In August, Ohio Rep. Rick Perales went so far as to argue that real firearms could easily still be disguised as replica ones, and vice versa, therefore the bill was effectively a lost cause.

"I don't see how public policy can affect this situation," he told the Yellow Spring News. "I don't think there's a quick fix."

"I don't see how public policy can affect this situation. I don't think there's a quick fix." — Ohio Rep. Rick Perales

Meanwhile, black boys like Tyre King are still dying. Police officers will likely continue to evade prosecution for their deaths, based largely on plausible deniability: the gun looked real, they will say, therefore they had to treat it as such.

Frankly, it's a hard claim to dispute. After Dedric Colvin, a 14-year-old black boy from East Baltimore, was shot while carrying a BB gun in May, the city's police commissioner, Kevin Davis, called a press conference where he displayed the BB gun the boy was carrying next to a real firearm. 

The reporters gathered at the presser couldn't tell the two apart.

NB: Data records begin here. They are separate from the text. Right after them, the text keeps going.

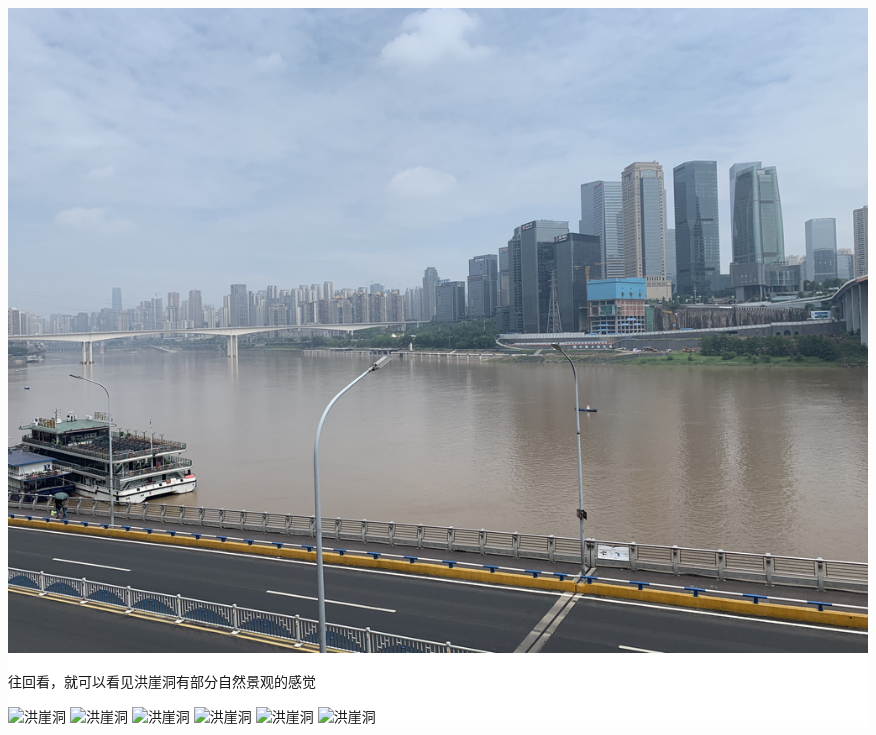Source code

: ![嘉陵江](res/img25.jpg)

往回看，就可以看见洪崖洞有部分自然景观的感觉

![洪崖洞](res/img26.jpg)
![洪崖洞](res/img27.jpg)
![洪崖洞](res/img28.jpg)
![洪崖洞](res/img29.jpg)
![洪崖洞](res/img30.jpg)
![洪崖洞](res/img31.jpg)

"Indicative of [the] tough job we have," Davis said.

Photos have also circulated comparing the air gun Tamir Rice was carrying when he was shot to a real firearm. The resemblance is equally uncanny. In the end, requiring BB guns to be visually marked as a separate category from real firearms may not be the only solution to the entire problem, or even the best solution. 

But the alternative, for the time being, has been to not have a solution. That should be a lot harder for us to accept.

Sept. 15, 2016, 4:26 p.m. Eastern: This story has been updated to reflect the confirmed spelling of the shooting victim's name.